1. A server comprising:
a storage unit configured to store an AI model configured to detect a recognition target from a captured image; and
a control unit configured to output information indicating that the recognition target has changed, when a condition is satisfied that the number of locations at which the recognition target that had previously been recognizable is no longer recognizable is greater than a first threshold.
2. The server according to claim 1, wherein the control unit configured to, when the condition is satisfied, collect images including the recognition target that has changed, and update the AI model using the images as training data.
3. The server according to claim 1, wherein:
the control unit is configured to create a map in which a position of the recognition target is mapped; and
the control unit is configured to, when a condition is satisfied that the number of locations at which the recognition target that had previously been recognizable is no longer recognizable is less than or equal to a second threshold, delete mapping data for the location from the map, the second threshold being less than or equal to the first threshold.

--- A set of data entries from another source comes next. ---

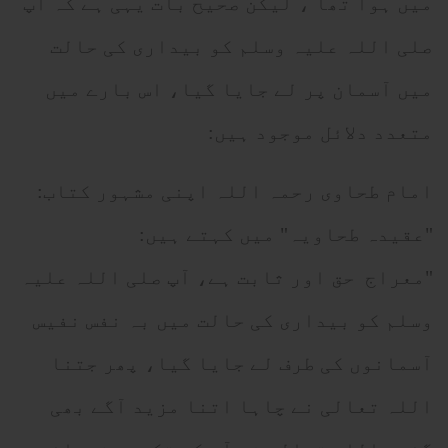
میں ہوا تھا ، لیکن صحیح بات یہی ہے کہ آپ
صلی اللہ علیہ وسلم کو بیداری کی حالت
میں آسمان پر لے جایا گیا، اس بارے میں
متعدد دلائل موجود ہیں:
امام طحاوی رحمہ اللہ اپنی مشہور کتاب:
"عقیدہ طحاویہ" میں کہتے ہیں:
"معراج حق اور ثابت ہے، آپ صلی اللہ علیہ
وسلم کو بیداری کی حالت میں بہ نفس نفیس
آسمانوں کی طرف لے جایا گیا، پھر جتنا
اللہ تعالی نے چاہا اتنا مزید آگے بھی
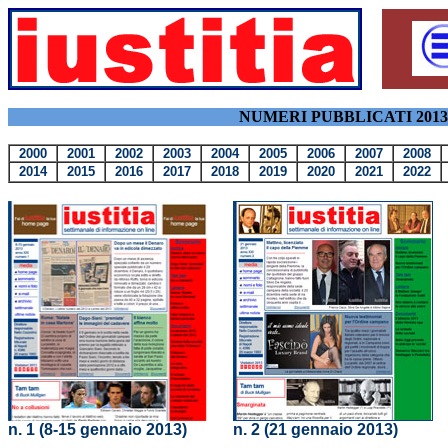
NUMERI PUBBLICATI 2013
2000
2001
2002
2003
2004
2005
2006
2007
2008
2014
2015
2016
2017
2018
2019
2020
2021
2022
n. 1 (8-15 gennaio 2013)
n. 2 (21 gennaio 2013)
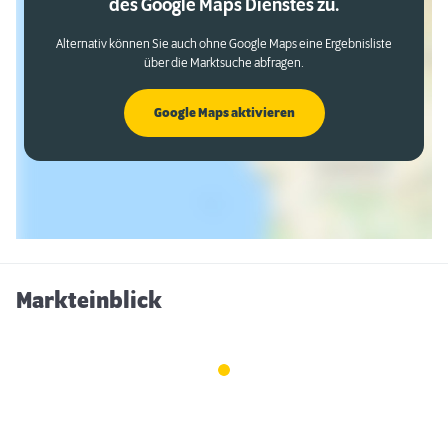
des Google Maps Dienstes zu.
Alternativ können Sie auch ohne Google Maps eine Ergebnisliste
über die Marktsuche abfragen.
Google Maps aktivieren
Markteinblick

4. An information processing device comprising:
a storage unit configured to store an AI model received from a server;
a control unit configured to input a captured image, captured by an onboard camera, into the AI model, perform recognition of a recognition target, and, when the recognition target is not successfully recognized from the captured image, determine whether an imaging condition of the captured image matches an imaging condition under which the recognition target was previously successfully recognized; and
a communication unit configured to, when the recognition target is not successfully recognized from the captured image and the imaging condition matches the imaging condition under which the recognition target was previously successfully recognized, transmit, to the server, the imaging condition, the captured image in which the recognition target is not successfully recognized, and information indicating that the recognition target is no longer recognizable under the imaging condition under which the recognition target was previously successfully recognized.
5. The information processing device according to claim 4, wherein the communication unit is configured to, when the recognition target is successfully recognized from the captured image, transmit, to the server, the imaging condition of the captured image and the captured image in which the recognition target is successfully recognized.
6. The information processing device according to claim 5, wherein the imaging condition is information including a position of a vehicle on which the onboard camera is mounted and orientation of the vehicle.